SOURCE INFORMATION section start
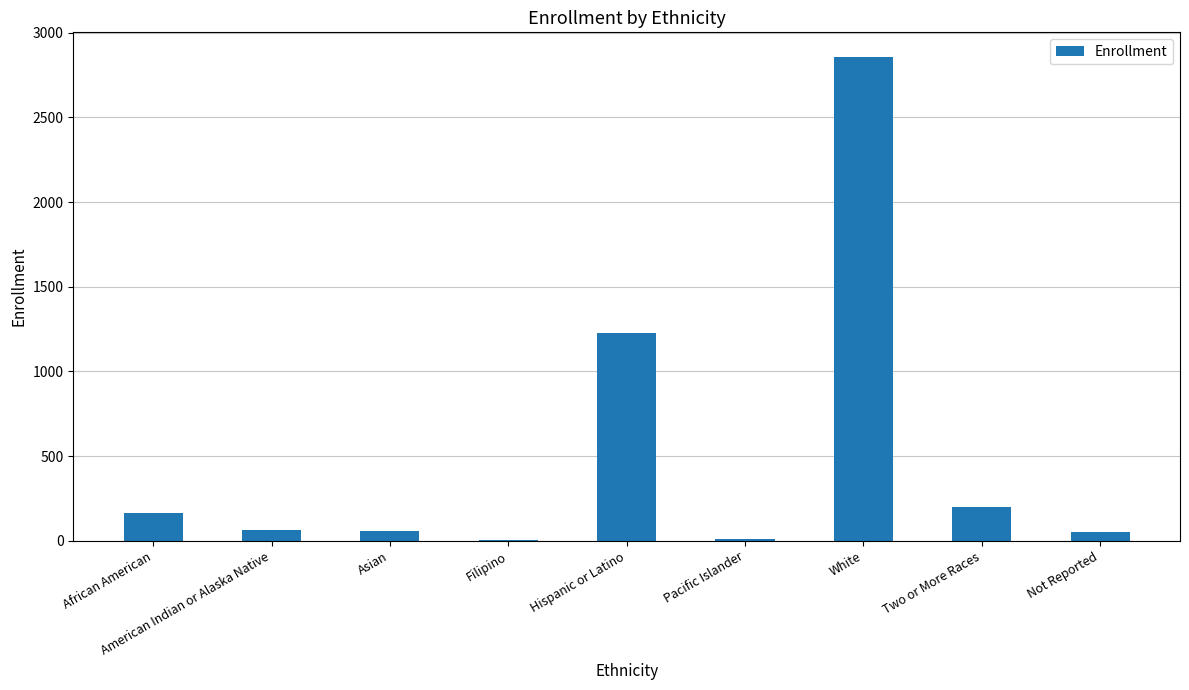

True or false: the data shows 2859 at White.

True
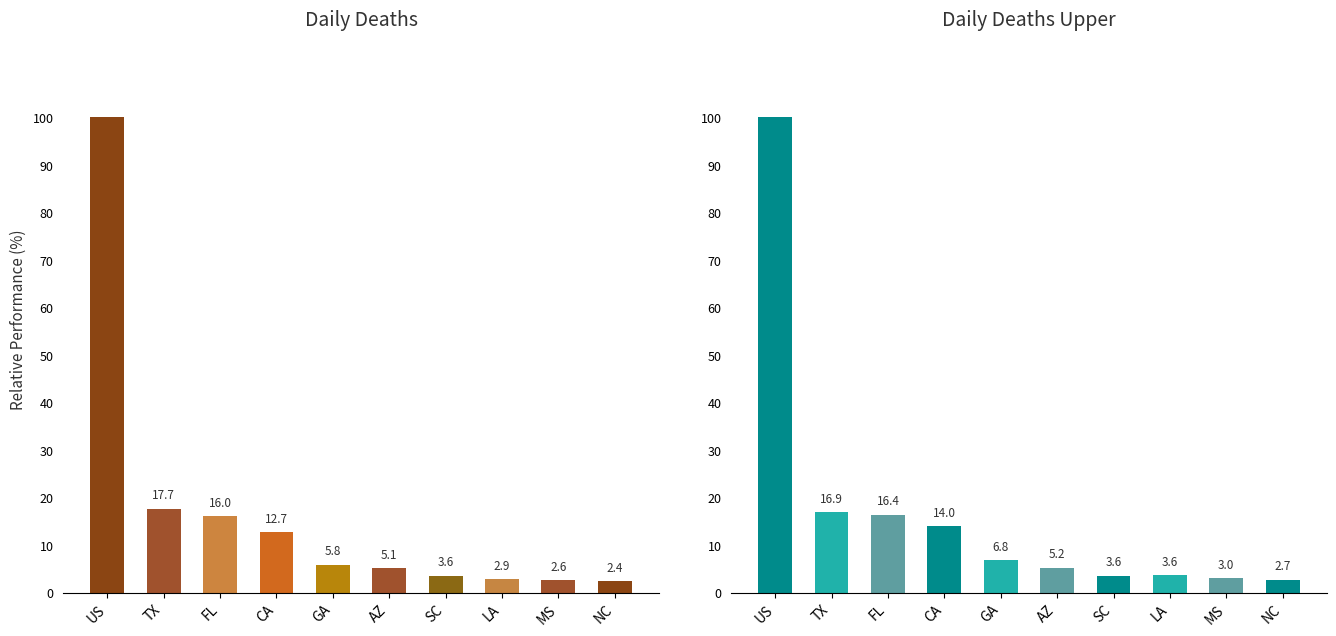

Reading right to left, list all the values displayed in this chart.

daily_deaths: 2.4	2.6	2.9	3.6	5.1	5.8	12.7	16.0	17.7	100.0
daily_deaths_upper: 2.7	3.0	3.6	3.6	5.2	6.8	14.0	16.4	16.9	100.0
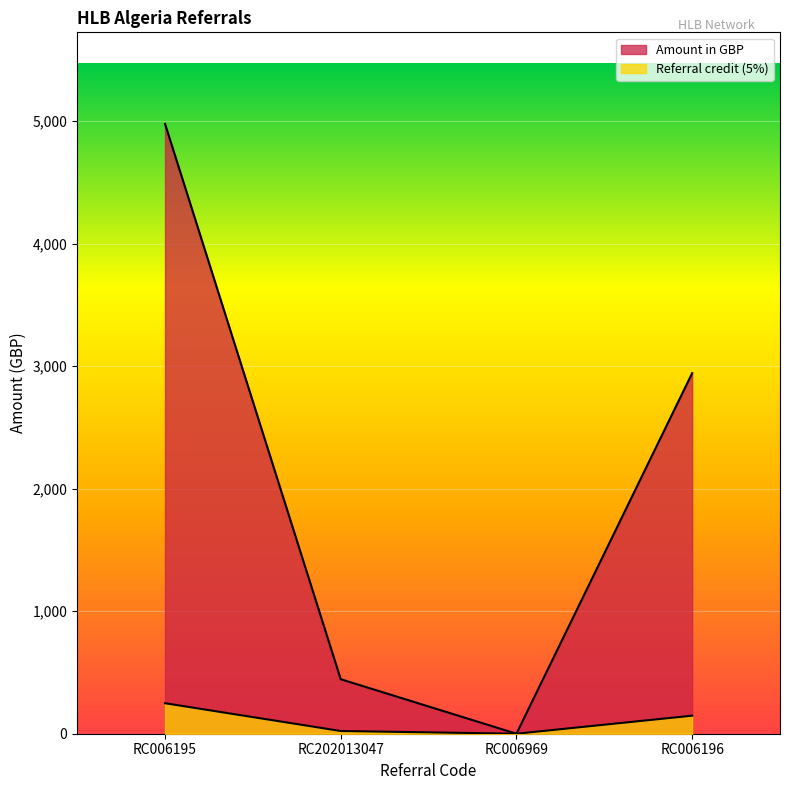

Where does the Amount in GBP series first go above 2943?

RC006195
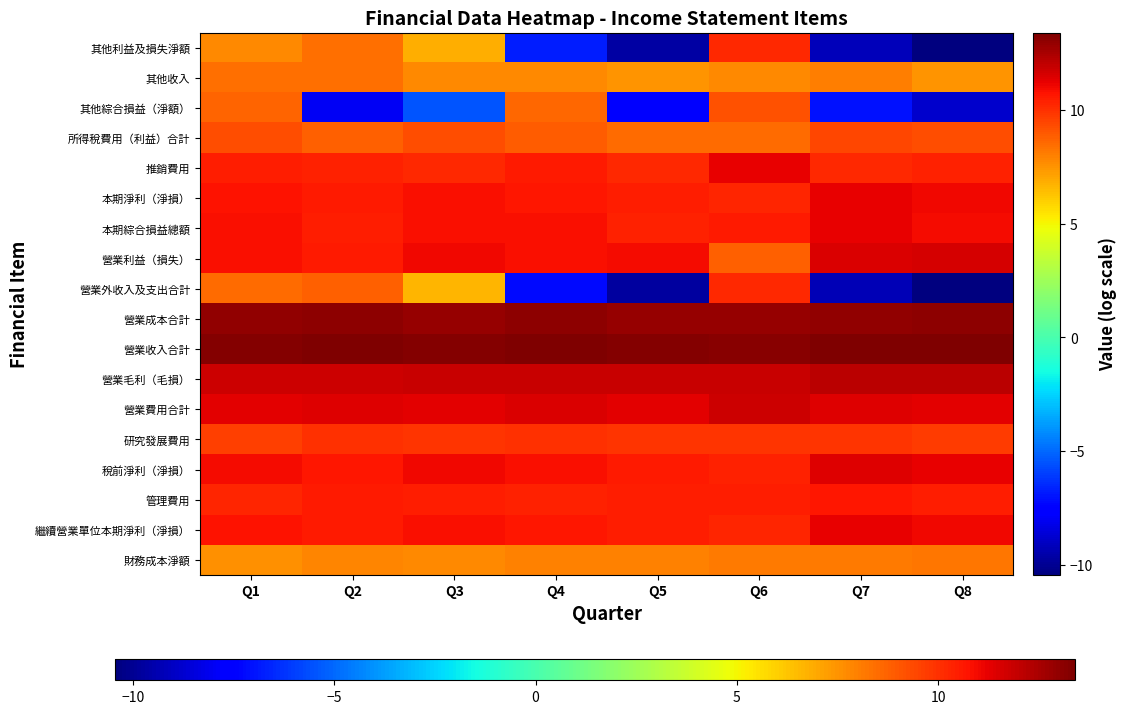

Count the number of categories in the chart.

8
SOURCE INFORMATION section end
*WORK INSTRUCTIONS:* Please print all the rows above again word for word, leaving out the pictures.

*SOLUTION TO THIS TASK:*
True or false: the data shows 2859 at White.

True

Reading right to left, list all the values displayed in this chart.

daily_deaths: 2.4	2.6	2.9	3.6	5.1	5.8	12.7	16.0	17.7	100.0
daily_deaths_upper: 2.7	3.0	3.6	3.6	5.2	6.8	14.0	16.4	16.9	100.0

Where does the Amount in GBP series first go above 2943?

RC006195

Count the number of categories in the chart.

8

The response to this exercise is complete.